Special to the Parade


This week, I had to endure one of the most dull, boring, and vanilla films I’ve ever seen, and no, I’m in no way being overdramatic. 

This film morphed my views on cinema and how truly awful a competent film with good acting, plot, and cinematography can be. The film is Downton Abbey, now a stain on my memory that I wish I could undo.

Downton Abbey is a historical drama about a noble family and their servants day-to-day lives as they prepare for the king and queens visit. This leads to the many adventures that take place in the film, from assassination attempts to drugging the king’s own personal chef. 

Unfortunately, all these events play out more like episodes of a television series rather than a film. This is because Downton Abbey was a series, and this film is practically the finale. This is further emphasized by all the characters, with over twenty in total. It felt almost impossible to keep up with any little situation. 

For example, when one of the nobles notices that her jewelry is missing, her maid then confronts the dressmaker and threatens her. Now, to the other people in the theater who watched the show and know this character, this shocked them, but i was left lost and confused. Was I supposed to be worried for this dressmaker who I was introduced to, or was I supposed to hate her? This is my main problem with the film: the characters aren’t introduced for the most part, making it feel like a cinematic game of “Guess who?”

To be fair, the film has some good acting. No one feels stiff and they all play their parts rather well. I also thought the scenery was beautiful.

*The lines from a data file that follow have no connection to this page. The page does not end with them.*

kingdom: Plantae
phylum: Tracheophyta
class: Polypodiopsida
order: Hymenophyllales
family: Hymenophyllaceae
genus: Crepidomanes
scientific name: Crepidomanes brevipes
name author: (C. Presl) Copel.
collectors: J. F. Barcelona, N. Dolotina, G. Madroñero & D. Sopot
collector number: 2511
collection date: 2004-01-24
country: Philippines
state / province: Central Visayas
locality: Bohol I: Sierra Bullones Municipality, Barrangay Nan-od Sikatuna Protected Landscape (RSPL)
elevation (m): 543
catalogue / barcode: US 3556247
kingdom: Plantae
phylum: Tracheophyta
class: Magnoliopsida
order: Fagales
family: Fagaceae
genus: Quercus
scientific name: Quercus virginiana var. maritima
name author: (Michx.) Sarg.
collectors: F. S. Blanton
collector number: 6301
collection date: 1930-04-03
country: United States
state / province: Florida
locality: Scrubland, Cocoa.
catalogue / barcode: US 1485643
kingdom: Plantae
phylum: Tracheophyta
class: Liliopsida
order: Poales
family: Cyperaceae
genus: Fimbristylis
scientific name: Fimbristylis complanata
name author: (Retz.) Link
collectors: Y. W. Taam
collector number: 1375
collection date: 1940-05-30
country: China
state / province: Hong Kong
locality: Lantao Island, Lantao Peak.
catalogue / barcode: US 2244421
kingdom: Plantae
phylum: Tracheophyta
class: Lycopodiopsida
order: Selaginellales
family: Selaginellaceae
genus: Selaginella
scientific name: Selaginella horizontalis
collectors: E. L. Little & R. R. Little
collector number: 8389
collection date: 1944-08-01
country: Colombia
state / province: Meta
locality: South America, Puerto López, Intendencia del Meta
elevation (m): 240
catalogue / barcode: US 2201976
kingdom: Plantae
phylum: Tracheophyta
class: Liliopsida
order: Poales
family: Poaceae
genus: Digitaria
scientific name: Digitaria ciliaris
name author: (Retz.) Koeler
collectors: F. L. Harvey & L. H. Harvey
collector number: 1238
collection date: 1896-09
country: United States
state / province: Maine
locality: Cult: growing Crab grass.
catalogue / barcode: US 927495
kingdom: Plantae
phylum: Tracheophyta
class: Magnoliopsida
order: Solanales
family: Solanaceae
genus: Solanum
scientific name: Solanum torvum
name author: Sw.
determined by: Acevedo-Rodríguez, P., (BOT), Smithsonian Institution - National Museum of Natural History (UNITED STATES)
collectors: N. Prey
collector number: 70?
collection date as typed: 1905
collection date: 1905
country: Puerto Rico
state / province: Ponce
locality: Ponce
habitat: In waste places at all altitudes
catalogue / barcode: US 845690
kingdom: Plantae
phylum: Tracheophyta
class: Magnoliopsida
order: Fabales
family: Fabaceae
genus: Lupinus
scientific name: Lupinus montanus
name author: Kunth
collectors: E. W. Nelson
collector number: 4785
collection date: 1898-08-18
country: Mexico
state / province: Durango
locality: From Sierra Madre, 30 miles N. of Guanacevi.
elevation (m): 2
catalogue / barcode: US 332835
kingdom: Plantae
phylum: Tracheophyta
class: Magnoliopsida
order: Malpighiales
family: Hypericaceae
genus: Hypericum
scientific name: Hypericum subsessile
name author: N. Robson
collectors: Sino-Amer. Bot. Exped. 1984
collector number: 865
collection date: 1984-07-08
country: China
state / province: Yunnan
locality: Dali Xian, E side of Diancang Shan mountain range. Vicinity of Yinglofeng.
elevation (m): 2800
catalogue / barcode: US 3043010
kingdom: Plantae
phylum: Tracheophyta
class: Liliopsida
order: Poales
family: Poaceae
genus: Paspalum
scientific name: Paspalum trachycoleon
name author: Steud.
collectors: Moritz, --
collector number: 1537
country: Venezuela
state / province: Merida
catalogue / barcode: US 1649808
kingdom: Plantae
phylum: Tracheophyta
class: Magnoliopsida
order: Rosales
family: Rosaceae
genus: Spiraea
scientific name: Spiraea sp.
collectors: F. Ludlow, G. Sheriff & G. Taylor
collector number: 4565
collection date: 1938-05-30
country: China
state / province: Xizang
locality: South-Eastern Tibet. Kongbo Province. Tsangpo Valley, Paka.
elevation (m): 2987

All this made the two hour long film somewhat watchable.

I also struggled to see who this film was for, up until I looked around the theater and realized that it was for an older, white audience, in which I clearly had no place in. Literally all but one or two of the jokes flew right over my head but made every one else laugh in delight. Now I know this isn’t the film’s fault, but I think it’s very important to mention. Downton Abbey is for a very niche audience that have seen the show and gotten used to the confusing dialect that the cast uses.

Downton Abbey changed the way I think about films in so many ways. To me, there will never be a film so awful again: it wasted so much potential, with great time period acting that really made you feel that early-1900 English era, but I felt absolutely nothing for these characters. This film is pure garbage and should have never moved from a series to film.